One day in 1932, I was standing in front of the Académie Française and decided to take a look at what was behind those massive gates. I noticed that, for the average French citizen, even the sight of this national institution was awe-inspiring. I simply became very curious and wanted to know what was behind that imposing facade. As I wandered farther and higher up in the building, I ended up in the huge attic...the clock was under the cupola. Its glass face with Roman numerals gave me this fantastic view onto the Pont des Arts with the Louvre behind it.

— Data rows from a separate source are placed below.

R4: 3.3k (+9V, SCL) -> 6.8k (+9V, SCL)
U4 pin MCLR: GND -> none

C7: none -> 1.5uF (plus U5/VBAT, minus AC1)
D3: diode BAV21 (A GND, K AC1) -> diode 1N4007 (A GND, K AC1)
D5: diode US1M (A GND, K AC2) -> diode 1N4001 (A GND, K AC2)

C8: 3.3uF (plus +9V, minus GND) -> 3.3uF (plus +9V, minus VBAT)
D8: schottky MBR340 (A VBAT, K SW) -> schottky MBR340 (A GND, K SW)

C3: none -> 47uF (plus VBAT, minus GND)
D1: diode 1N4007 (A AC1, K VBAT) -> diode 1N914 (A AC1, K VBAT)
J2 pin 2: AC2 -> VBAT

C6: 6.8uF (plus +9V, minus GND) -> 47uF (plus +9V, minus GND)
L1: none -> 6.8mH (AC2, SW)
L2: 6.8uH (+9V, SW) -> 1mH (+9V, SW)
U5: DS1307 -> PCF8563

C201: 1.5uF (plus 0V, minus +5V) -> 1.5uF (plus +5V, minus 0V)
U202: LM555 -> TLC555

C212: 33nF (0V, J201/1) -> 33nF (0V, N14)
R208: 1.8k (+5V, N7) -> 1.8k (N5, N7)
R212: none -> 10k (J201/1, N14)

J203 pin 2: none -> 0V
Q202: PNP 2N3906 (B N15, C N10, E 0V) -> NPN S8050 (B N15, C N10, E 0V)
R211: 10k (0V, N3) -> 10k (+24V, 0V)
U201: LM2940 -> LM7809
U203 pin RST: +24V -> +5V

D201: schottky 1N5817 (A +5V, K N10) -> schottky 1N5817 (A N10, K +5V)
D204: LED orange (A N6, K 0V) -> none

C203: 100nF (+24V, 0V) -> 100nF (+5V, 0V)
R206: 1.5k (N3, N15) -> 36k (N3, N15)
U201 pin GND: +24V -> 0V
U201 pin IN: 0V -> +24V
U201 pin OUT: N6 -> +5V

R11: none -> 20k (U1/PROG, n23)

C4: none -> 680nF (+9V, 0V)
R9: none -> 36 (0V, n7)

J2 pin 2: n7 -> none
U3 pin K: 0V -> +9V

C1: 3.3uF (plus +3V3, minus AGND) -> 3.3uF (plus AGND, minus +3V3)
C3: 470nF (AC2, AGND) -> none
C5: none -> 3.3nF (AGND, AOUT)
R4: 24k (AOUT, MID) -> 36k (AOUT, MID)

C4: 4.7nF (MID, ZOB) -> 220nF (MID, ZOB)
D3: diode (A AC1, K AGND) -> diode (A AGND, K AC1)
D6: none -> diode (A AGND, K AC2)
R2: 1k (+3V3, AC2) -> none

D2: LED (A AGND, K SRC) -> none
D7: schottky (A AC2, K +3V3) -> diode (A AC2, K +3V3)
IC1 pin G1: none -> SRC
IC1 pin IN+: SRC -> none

Looking at this photograph simulates a feeling of standing beside the photographer, looking out on a wintry Parisian cityscape. Through André Kertész's careful juxtaposition, the clock's silhouetted Roman numerals and hands appear to align with various elements of the scene below. The V points to the statue's shadow, the IIII traps two pedestrians, the III rests atop magazine stands flanking the Seine, and the star shape on the clock's hand blocks the far end of a bridge crossing the river. Darker than anything else, the clock's numerals and hand appear to be cut out and collaged onto the print's surface, rather than a natural part of the scene.
This photograph demonstrates Kertész's strategic use of flat, foreground elements against a deep background to suggest a sense of space. But he became most well known for his bird's-eye perspective, which reflects his desire to photograph behind the scenes from unconventional viewpoints.